## Source extract
■ ■ ■

Carboniferous atmospheric oxygen was substantially higher. Reconstructions from geochemical proxies -- carbon burial rates, pyrite burial, stomatal densities on fossil plants -- place Late Carboniferous O2 at roughly 30 to 35 per cent, the highest level in Earth's history. East Kirkton sits at the start of that oxygen rise, and by the late Carboniferous the atmosphere was around 50 per cent more oxygen-rich than today's.

Evidence supporting oxygen-driven gigantism in Palaeozoic arthropods:

Line of evidence What it shows
Geochemical O2 reconstructions Atmospheric oxygen peaks in the late Carboniferous, drops sharply in the Permian
Fossil arthropod size through time Maximum body sizes in insects, myriapods, and arachnids track atmospheric O2
Hyperoxic rearing experiments (modern) Dragonflies and cockroaches reared in 31% O2 grow measurably larger than controls
Comparative book-lung physiology Larger scorpions devote proportionally more body volume to lungs and tracheae

With air that carried roughly 50 per cent more oxygen per unit volume, each unit of book-lung surface area delivered more oxygen per breath, and the diffusion-distance problem relaxed. A scorpion body plan that tops out around 25 centimetres in modern air could reach 70 centimetres in Carboniferous air.

■ ■ ■

## Recorded data
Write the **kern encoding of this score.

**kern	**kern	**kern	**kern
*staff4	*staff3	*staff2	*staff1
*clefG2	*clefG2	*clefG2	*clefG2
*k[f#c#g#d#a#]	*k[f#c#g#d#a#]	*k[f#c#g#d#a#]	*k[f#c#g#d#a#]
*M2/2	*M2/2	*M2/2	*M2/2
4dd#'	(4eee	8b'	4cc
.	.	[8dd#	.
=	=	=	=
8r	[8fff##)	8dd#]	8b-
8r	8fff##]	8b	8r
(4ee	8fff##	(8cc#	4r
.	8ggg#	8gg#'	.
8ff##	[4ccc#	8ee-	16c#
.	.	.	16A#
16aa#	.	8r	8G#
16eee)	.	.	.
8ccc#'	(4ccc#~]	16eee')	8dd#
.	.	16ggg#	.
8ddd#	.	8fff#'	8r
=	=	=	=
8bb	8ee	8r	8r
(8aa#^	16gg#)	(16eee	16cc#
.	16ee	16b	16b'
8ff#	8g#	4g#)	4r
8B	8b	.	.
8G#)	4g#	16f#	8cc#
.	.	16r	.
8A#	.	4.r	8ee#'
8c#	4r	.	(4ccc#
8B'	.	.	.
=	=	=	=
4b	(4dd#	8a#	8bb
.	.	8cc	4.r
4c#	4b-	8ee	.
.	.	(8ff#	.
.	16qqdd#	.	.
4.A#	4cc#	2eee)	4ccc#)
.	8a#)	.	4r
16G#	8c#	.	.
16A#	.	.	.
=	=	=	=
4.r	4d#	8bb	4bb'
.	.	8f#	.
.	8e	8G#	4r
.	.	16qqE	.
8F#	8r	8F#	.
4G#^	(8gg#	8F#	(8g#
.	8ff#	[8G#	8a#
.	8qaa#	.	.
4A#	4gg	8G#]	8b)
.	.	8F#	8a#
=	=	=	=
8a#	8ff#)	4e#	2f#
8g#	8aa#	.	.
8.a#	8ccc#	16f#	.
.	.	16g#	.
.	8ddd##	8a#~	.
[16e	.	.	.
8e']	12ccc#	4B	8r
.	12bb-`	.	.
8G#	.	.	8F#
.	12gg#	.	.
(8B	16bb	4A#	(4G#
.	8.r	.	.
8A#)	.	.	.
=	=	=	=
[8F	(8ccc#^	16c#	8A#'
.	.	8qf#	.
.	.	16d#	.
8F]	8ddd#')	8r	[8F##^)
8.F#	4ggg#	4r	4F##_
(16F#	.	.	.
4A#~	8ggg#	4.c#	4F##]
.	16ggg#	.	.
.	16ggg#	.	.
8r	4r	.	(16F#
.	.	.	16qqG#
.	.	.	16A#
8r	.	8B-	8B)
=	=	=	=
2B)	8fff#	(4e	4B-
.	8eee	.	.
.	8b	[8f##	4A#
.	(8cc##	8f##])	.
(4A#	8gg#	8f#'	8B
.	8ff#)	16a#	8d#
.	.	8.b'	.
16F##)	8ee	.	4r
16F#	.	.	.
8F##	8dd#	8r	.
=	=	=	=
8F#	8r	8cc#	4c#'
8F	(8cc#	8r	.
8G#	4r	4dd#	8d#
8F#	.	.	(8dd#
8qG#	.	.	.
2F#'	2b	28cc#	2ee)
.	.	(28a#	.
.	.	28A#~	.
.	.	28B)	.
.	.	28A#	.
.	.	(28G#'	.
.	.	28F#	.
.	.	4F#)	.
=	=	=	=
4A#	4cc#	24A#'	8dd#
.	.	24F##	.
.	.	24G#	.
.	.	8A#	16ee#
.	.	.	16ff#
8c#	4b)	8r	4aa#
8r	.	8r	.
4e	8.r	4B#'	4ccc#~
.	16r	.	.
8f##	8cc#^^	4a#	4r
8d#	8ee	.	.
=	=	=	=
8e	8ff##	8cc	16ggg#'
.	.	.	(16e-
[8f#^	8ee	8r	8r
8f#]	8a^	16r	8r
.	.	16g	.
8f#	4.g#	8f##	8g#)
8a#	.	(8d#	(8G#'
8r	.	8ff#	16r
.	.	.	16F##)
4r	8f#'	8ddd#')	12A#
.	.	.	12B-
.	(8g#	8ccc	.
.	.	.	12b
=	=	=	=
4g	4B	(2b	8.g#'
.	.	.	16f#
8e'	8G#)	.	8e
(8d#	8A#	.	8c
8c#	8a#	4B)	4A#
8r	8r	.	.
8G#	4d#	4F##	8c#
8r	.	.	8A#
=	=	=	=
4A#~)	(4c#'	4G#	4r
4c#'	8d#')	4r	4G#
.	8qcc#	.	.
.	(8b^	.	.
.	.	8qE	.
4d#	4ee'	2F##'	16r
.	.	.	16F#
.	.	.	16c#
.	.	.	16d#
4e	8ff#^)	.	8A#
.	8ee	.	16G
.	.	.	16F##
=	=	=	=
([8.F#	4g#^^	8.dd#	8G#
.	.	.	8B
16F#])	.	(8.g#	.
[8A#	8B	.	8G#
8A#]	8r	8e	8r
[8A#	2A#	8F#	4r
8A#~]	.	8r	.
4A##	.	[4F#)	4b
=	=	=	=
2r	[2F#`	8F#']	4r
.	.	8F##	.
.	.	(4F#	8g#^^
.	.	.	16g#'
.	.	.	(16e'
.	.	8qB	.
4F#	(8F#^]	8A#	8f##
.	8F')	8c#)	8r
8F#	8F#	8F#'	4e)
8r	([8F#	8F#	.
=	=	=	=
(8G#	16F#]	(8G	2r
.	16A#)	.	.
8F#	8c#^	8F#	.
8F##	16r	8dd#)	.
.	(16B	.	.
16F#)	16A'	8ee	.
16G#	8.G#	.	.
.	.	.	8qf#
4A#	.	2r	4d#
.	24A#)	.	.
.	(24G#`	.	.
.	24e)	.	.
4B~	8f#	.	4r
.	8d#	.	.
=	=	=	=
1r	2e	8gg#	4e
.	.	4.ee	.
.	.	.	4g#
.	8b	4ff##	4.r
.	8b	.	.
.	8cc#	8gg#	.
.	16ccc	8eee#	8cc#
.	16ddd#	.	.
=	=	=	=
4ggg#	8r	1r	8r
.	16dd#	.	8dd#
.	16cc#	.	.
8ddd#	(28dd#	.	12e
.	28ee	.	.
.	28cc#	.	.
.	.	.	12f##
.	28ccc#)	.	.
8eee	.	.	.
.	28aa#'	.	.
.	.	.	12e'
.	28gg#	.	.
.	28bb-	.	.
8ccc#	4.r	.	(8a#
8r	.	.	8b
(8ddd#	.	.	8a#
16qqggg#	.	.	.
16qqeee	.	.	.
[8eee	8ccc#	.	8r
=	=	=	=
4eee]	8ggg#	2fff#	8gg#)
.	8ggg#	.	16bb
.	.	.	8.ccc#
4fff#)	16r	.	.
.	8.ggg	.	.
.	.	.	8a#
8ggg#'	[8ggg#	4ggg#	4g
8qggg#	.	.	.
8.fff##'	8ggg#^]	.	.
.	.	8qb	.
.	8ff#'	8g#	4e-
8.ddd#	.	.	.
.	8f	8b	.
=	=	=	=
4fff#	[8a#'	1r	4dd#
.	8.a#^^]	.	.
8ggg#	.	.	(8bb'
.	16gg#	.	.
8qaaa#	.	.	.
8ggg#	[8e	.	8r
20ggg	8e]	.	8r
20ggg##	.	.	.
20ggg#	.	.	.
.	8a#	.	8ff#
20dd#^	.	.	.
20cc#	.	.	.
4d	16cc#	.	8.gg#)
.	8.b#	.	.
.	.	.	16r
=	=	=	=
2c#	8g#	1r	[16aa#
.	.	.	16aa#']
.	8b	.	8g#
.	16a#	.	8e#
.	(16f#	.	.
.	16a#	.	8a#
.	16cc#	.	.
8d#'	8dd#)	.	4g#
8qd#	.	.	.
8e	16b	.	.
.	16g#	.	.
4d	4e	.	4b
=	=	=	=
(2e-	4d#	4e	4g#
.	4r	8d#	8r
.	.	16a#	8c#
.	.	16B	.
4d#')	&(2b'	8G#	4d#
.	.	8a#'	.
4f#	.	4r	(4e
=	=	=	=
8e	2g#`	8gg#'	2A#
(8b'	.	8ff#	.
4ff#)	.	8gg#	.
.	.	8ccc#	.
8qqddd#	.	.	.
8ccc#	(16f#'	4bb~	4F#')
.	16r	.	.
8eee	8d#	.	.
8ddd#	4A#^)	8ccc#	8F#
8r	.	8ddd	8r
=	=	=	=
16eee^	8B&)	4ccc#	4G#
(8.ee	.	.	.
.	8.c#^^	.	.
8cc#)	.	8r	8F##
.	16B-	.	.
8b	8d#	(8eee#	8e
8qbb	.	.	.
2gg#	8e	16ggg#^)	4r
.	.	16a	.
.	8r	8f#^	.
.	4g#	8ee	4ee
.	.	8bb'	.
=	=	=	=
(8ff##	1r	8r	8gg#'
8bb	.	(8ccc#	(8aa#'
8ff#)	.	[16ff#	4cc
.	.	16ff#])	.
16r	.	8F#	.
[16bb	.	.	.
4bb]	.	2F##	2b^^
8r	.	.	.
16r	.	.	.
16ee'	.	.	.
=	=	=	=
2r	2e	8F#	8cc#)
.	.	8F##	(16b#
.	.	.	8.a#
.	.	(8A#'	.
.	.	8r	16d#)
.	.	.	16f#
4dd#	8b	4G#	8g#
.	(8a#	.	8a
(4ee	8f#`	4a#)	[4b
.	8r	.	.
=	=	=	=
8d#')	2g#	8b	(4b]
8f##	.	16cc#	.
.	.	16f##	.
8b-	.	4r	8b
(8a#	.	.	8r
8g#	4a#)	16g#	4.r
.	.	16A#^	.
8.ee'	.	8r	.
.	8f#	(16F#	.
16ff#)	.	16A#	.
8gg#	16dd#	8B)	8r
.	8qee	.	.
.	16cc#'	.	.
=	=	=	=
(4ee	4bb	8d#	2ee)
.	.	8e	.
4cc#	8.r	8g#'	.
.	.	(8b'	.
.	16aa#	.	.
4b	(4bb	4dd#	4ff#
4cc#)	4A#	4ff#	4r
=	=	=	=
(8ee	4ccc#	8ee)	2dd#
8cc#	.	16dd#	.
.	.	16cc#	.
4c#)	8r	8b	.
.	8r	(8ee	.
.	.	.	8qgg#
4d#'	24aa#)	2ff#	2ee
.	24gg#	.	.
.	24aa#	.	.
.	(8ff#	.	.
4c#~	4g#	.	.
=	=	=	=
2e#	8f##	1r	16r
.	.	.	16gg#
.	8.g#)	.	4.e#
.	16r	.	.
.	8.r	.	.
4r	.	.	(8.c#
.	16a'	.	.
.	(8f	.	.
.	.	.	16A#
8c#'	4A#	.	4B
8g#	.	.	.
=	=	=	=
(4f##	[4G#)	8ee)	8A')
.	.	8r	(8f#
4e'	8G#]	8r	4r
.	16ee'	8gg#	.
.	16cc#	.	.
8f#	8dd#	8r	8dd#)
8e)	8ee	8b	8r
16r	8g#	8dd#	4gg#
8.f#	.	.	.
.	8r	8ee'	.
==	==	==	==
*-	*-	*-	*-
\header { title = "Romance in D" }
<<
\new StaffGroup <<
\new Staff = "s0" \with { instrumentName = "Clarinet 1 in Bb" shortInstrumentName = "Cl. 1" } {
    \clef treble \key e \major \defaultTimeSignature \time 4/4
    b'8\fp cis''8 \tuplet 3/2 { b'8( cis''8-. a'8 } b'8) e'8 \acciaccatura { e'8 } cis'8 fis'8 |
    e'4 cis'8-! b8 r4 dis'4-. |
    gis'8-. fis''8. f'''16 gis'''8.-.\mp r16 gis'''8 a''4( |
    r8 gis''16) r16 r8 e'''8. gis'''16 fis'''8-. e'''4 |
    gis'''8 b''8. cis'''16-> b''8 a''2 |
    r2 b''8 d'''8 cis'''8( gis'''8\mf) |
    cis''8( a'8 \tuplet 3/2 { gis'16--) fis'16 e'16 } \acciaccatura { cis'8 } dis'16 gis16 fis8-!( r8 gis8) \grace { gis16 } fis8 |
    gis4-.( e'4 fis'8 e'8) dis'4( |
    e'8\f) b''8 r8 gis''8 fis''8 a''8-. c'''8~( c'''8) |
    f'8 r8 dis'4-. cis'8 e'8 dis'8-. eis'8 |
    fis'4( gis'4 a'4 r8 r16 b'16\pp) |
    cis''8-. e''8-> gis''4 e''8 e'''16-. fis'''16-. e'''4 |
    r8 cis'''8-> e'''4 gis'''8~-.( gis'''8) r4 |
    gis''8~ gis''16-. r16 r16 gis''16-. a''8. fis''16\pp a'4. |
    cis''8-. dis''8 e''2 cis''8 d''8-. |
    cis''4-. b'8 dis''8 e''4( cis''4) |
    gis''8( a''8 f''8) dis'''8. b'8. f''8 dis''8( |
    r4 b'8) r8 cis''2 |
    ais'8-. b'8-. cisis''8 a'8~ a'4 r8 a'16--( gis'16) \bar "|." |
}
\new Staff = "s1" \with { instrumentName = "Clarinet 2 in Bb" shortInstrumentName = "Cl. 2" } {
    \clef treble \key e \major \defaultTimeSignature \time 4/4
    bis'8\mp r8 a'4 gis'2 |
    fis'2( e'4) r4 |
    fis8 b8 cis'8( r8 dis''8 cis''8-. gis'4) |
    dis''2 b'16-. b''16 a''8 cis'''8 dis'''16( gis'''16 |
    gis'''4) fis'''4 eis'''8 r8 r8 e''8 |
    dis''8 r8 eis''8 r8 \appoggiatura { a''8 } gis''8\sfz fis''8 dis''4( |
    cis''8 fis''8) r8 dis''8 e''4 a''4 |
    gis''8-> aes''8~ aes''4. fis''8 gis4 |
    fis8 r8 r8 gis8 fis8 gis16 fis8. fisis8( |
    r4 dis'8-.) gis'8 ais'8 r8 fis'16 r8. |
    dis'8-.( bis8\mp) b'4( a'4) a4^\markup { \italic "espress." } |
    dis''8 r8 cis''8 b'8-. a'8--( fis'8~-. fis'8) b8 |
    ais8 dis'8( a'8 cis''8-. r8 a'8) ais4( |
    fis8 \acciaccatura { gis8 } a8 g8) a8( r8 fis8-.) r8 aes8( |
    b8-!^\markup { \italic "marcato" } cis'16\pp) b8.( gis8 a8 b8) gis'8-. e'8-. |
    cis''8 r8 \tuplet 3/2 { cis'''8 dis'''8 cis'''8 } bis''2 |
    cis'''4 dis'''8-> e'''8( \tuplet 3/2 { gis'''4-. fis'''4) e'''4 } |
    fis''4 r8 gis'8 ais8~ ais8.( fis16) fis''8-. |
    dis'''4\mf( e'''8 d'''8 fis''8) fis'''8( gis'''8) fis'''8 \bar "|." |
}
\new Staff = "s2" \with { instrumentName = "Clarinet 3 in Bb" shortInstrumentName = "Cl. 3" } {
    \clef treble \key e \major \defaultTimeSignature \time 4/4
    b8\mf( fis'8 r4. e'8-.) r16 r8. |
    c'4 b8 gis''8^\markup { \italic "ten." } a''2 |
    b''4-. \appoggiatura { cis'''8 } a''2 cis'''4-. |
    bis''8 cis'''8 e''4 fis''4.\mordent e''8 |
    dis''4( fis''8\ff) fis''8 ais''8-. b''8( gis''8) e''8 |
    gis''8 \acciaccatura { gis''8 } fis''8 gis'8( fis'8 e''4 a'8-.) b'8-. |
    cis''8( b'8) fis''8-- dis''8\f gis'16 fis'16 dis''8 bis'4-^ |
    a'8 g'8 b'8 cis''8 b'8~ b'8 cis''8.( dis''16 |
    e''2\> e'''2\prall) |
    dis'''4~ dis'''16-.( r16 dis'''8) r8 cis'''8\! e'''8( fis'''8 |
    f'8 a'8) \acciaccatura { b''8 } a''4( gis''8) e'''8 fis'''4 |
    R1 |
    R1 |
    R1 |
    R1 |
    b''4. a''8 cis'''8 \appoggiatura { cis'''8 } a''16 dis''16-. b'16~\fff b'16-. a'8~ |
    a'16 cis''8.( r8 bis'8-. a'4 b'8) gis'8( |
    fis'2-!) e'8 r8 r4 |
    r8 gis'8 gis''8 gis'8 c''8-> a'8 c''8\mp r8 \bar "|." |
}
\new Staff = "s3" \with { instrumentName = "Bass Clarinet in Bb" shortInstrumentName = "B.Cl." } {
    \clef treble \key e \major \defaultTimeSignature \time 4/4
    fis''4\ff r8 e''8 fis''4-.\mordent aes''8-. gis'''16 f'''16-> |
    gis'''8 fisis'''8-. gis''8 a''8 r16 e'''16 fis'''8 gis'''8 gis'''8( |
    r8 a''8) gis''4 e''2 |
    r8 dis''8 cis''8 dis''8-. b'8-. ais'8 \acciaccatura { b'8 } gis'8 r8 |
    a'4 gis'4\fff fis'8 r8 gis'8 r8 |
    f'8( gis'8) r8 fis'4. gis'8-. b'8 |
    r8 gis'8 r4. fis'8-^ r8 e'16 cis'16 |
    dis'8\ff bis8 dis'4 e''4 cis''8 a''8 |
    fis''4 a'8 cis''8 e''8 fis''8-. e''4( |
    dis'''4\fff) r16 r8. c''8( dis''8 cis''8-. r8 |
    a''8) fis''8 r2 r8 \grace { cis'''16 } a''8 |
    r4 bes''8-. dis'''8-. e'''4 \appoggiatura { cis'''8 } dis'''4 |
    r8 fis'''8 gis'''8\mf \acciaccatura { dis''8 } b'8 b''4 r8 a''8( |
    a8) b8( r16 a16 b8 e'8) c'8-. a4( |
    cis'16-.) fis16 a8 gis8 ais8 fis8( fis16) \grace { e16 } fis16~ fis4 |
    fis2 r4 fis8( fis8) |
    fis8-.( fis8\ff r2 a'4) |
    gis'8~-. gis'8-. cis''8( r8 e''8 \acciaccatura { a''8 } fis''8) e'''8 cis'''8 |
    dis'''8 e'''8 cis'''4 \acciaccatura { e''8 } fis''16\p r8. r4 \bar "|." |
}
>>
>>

■ ■ ■

Reproduce the passage on Carboniferous oxygen and arthropod size in full, without a single change.

Carboniferous atmospheric oxygen was substantially higher. Reconstructions from geochemical proxies -- carbon burial rates, pyrite burial, stomatal densities on fossil plants -- place Late Carboniferous O2 at roughly 30 to 35 per cent, the highest level in Earth's history. East Kirkton sits at the start of that oxygen rise, and by the late Carboniferous the atmosphere was around 50 per cent more oxygen-rich than today's.

Evidence supporting oxygen-driven gigantism in Palaeozoic arthropods:

Line of evidence What it shows
Geochemical O2 reconstructions Atmospheric oxygen peaks in the late Carboniferous, drops sharply in the Permian
Fossil arthropod size through time Maximum body sizes in insects, myriapods, and arachnids track atmospheric O2
Hyperoxic rearing experiments (modern) Dragonflies and cockroaches reared in 31% O2 grow measurably larger than controls
Comparative book-lung physiology Larger scorpions devote proportionally more body volume to lungs and tracheae

With air that carried roughly 50 per cent more oxygen per unit volume, each unit of book-lung surface area delivered more oxygen per breath, and the diffusion-distance problem relaxed. A scorpion body plan that tops out around 25 centimetres in modern air could reach 70 centimetres in Carboniferous air.